Introduction: Deep-fried Shrimp

The crispy, golden exterior gives way to a tender, sweet morsel. You can serve them as an appetizer along with a classic Cocktail Sauce



1 raw shrimp, peeled and deveined

1/2 tsp. salt

1/2 tsp. garlic powder

1/4 tsp. pepper

1/2 cup flour

2 eggs, lightly beaten

1 and 1/2 cups breadcrumbs

oil for frying

Step 1: Cleaning & Preparing Prawns

Wash, clean and devein the prawns. Take a toothpick and insert into the tail end of the prawn. Insert completely till the tip. The toothpick will help the prawn hold its shape when fried in oil. Prawns have a tendency to curl when cooked.
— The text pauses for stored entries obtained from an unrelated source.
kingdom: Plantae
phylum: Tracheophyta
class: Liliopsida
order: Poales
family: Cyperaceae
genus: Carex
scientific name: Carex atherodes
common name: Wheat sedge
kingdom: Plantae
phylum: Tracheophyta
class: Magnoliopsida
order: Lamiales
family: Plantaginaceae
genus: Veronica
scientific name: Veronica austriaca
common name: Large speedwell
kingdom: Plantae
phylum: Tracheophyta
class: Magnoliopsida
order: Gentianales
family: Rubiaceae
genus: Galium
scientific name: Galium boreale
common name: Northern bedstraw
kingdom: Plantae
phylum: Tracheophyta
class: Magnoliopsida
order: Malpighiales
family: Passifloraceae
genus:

Note: I soak the toothpick in water for an hour and then use it to skewer the prawns. Otherwise, the prawns will not release easily after deep-fried in oil.


Place 3/4 cup flour in a shallow bowl. In a second shallow bowl, whisk eggs together with 1 tablespoon of water.

Combine bread crumbs and flour on a paper plate or in a shallow dish. Coat shrimp in flour, dip in egg, and then press into bread crumb mixture, thoroughly coating them.

Fry shrimp in batches until golden brown. This will only take a minute or two depending on shrimp size and how hot the oil is. Do not overcook them or they will be chewy. Place them on a paper towel-lined plate.